Re-Engaging Alumni Entrepreneurs


‘Steve’ is a major gifts officer at one of the country’s most prestigious universities. This school is also a vibrant entrepreneurship hub, piping startup founders into the economy at a furious clip. But Steve’s facing an all-too-common issue. 

In fact, I connect with 2–3 fellow Higher Ed professionals each month around these themes, and I ask each of them to share a story, a challenge, or an idea to jumpstart our conversation. This is by far what I hear most. 

Steve’s having trouble engaging an alumni entrepreneur. The alum is youngish, and is CEO of a startup company he founded. The company is profitable and has grown to about a hundred employees. He is an occasional annual fund donor who loves his alma mater. He’s responded to Steve's outreach — but warily. 

“I’ve met with a couple of you guys before. Are you just coming to ask me for money?”

There is a LOT going on in these two sentences. Let’s break it down. 

First off, this is tough. The positive zing of hearing from an alum is offset by the signal that he’s unhappy. But I’ll take a negative response over silence any time. At least you have something to work with as you repair this connection.

And repair it you must! This is an alum who has gone from early stage founder with zero capacity to CEO of a profitable 100-person private company. The university and his peers now see him as a potential leader and investor who can help move the school forward. If Steve can’t re-engage him, the distance will only grow.
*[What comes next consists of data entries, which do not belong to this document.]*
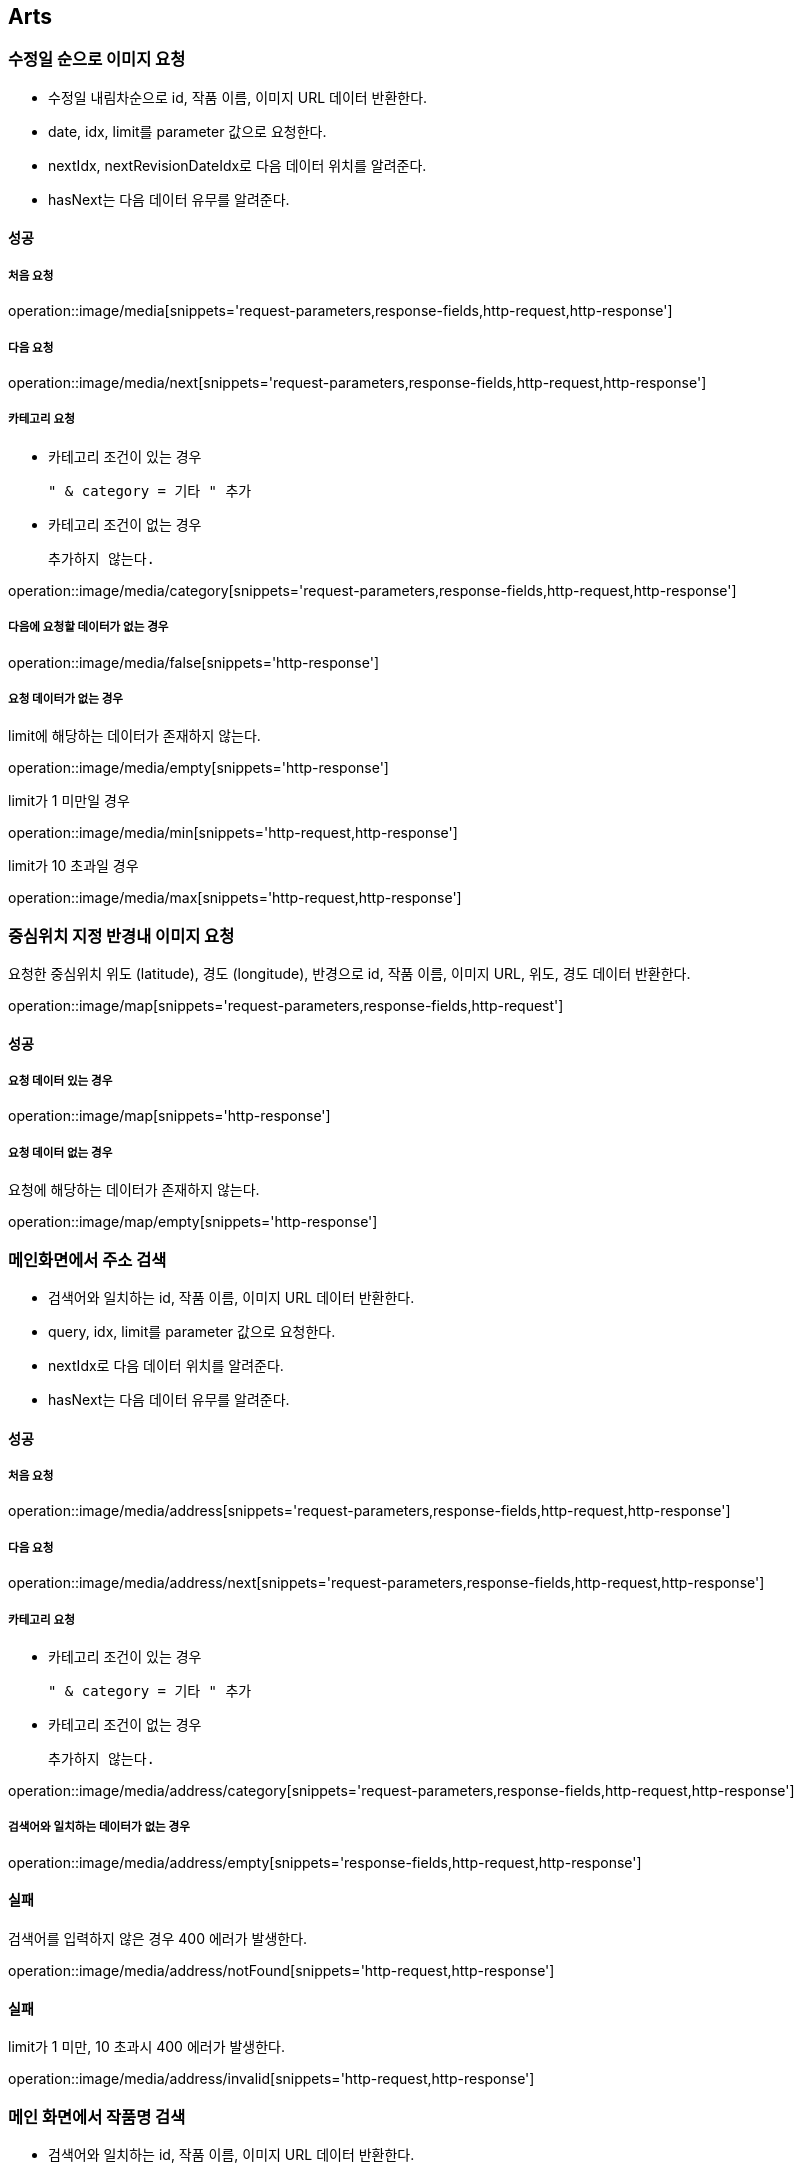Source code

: [[Arts]]
== Arts

=== 수정일 순으로 이미지 요청

- 수정일 내림차순으로 id, 작품 이름, 이미지 URL 데이터 반환한다.
- date, idx, limit를 parameter 값으로 요청한다.
- nextIdx, nextRevisionDateIdx로 다음 데이터 위치를 알려준다.
- hasNext는 다음 데이터 유무를 알려준다.

==== 성공

===== 처음 요청

operation::image/media[snippets='request-parameters,response-fields,http-request,http-response']

===== 다음 요청

operation::image/media/next[snippets='request-parameters,response-fields,http-request,http-response']

===== 카테고리 요청

- 카테고리 조건이 있는 경우

    " & category = 기타 " 추가

- 카테고리 조건이 없는 경우

    추가하지 않는다.

operation::image/media/category[snippets='request-parameters,response-fields,http-request,http-response']

===== 다음에 요청할 데이터가 없는 경우

operation::image/media/false[snippets='http-response']

===== 요청 데이터가 없는 경우

limit에 해당하는 데이터가 존재하지 않는다.

operation::image/media/empty[snippets='http-response']

limit가 1 미만일 경우

operation::image/media/min[snippets='http-request,http-response']

limit가 10 초과일 경우

operation::image/media/max[snippets='http-request,http-response']

=== 중심위치 지정 반경내 이미지 요청

요청한 중심위치 위도 (latitude), 경도 (longitude), 반경으로 id, 작품 이름, 이미지 URL, 위도, 경도 데이터 반환한다.

operation::image/map[snippets='request-parameters,response-fields,http-request']

==== 성공

===== 요청 데이터 있는 경우

operation::image/map[snippets='http-response']

===== 요청 데이터 없는 경우

요청에 해당하는 데이터가 존재하지 않는다.

operation::image/map/empty[snippets='http-response']

=== 메인화면에서 주소 검색

- 검색어와 일치하는 id, 작품 이름, 이미지 URL 데이터 반환한다.
- query, idx, limit를 parameter 값으로 요청한다.
- nextIdx로 다음 데이터 위치를 알려준다.
- hasNext는 다음 데이터 유무를 알려준다.

==== 성공

===== 처음 요청

operation::image/media/address[snippets='request-parameters,response-fields,http-request,http-response']

===== 다음 요청

operation::image/media/address/next[snippets='request-parameters,response-fields,http-request,http-response']

===== 카테고리 요청

- 카테고리 조건이 있는 경우

    " & category = 기타 " 추가

- 카테고리 조건이 없는 경우

    추가하지 않는다.

operation::image/media/address/category[snippets='request-parameters,response-fields,http-request,http-response']

===== 검색어와 일치하는 데이터가 없는 경우

operation::image/media/address/empty[snippets='response-fields,http-request,http-response']

==== 실패

검색어를 입력하지 않은 경우 400 에러가 발생한다.

operation::image/media/address/notFound[snippets='http-request,http-response']

==== 실패

limit가 1 미만, 10 초과시 400 에러가 발생한다.

operation::image/media/address/invalid[snippets='http-request,http-response']

=== 메인 화면에서 작품명 검색

- 검색어와 일치하는 id, 작품 이름, 이미지 URL 데이터 반환한다.
- name, idx, limit를 parameter 값으로 요청한다.
- nextIdx로 다음 데이터 위치를 알려준다.
- hasNext는 다음 데이터 유무를 알려준다.

==== 성공

===== 처음 요청

operation::image/media/name[snippets='request-parameters,response-fields,http-request,http-response']

===== 다음 요청

operation::image/media/name/next[snippets='request-parameters,response-fields,http-request,http-response']

===== 카테고리 요청

- 카테고리 조건이 있는 경우

    " & category = 기타 " 추가

- 카테고리 조건이 없는 경우

    추가하지 않는다.

operation::image/media/name/category[snippets='request-parameters,response-fields,http-request,http-response']

===== 요청 데이터가 없는 경우

operation::image/media/name/empty[snippets='http-response']

==== 실패

검색어를 입력하지 않은 경우 400 에러가 발생한다.

operation::image/media/name/null[snippets='http-request,http-response']

limit가 1 미만일 경우

operation::image/media/name/min[snippets='http-request,http-response']

limit가 10 초과일 경우

operation::image/media/name/max[snippets='http-request,http-response']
“I’ve met with a couple of you guys before.” From this, we know he was more open to meeting in the past. What changed? He probably met with a first gift officer and they didn’t quite hit it off. Perhaps he considered it an anomaly, and he took the meeting with the second gift officer. When that meeting didn’t feel like time well spent, either, it became a pattern. Now he needs to gut-check every visit.

These are good fundraisers — some of the best in the business. But I’ll bet they approached this alum as they would any other supporter. Startup founders’ needs and engagement patterns differ significantly from traditional philanthropists. Fundraisers need to be equipped to relate specifically to alumni entrepreneurs. 

Given the high turnover in our field, basic ‘entrepreneurial relations’ skills are especially critical for Advancement offices. If these relationships with entrepreneurs must be sustained through multiple gift officers, gaps in engagement may result in depressed involvement and giving among successful founders.

“Are you just coming to ask me for money?” As fundraisers, we understand the philanthropic process is most effective when it’s authentic — when we acknowledge that philanthropy is the goal, but that the value of that generosity truly goes both ways. 

The alum’s dismissive statement tells us that he hasn’t experienced this authenticity in his relationship with his alma mater. 

It also tells us that he wants more than ‘just asking for money’ — he actually desires an authentic connection with the school. It means enough to him that he’s willing to respond to Steve, but the interaction to date hurts him enough to express his dissatisfaction somewhat brusquely. 

Every situation is different, but when you encounter this, try responding with this three-step plan. 

Acknowledge the distance.

Face this issue head on. Be gracious in suggesting that the burden of this lies with the university, and that perhaps the institution hasn’t helped the alum to stay as connected as he’d like. Say that you’d like to remedy this, or at the very least understand its roots, so that future alumni entrepreneurs can stay meaningfully engaged. 

Offer value.

Signal to the alum that this interaction will be different by showing that you understand his needs. Demonstrate that you’ve done your homework, and acknowledge the alum’s accomplishments, company milestones, or recent news. Then, combine what you’ve learned with the Rule of 4 (Recruiting, Networking, Visibility, Special Experiences) to offer something that might interest your alum.

Is there a resource that might be helpful to him or her — a resume book, company news you could share on social media, a particular intro that might be relevant and helpful? This could lay the foundation for a productive and authentic relationship with your alumni entrepreneur. 

Be specific with your request or engagement opportunity.

Now that you’ve sent key signals that you're listening and doing things differently, go ahead and make an ask. Make your message succinct. Your ask might be as simple as a 20-minute call to recalibrate the relationship. Or, you might need to tap him as a student mentor, or invite him an upcoming event. 

In those cases, try to tie the engagement opportunity to a benefit that he might experience for participating. Frame that benefit in the context of the Rule of 4. Will it help expose the company to talented undergrads? Are there other alumni attending the event to whom you could connect the alum? 

You may need to make a financial ask. Not the ideal next step here, but we must find a way to ask when the need arises. In this case, think about whether your ask aligns with the entrepreneur’s likely financial situation. Startup employees, even those at fast-growing, buzzworthy companies often trade current income for equity. Explore this gently with your alum, after doing what you can to understand his or her unique situation. 

Good luck. And keep me posted!

Steve handled this situation deftly. I’ll plan to check in with him soon to see how things went. 

Have you overcome this issue with an alum? How have you approached it, and what has or hasn’t worked for you?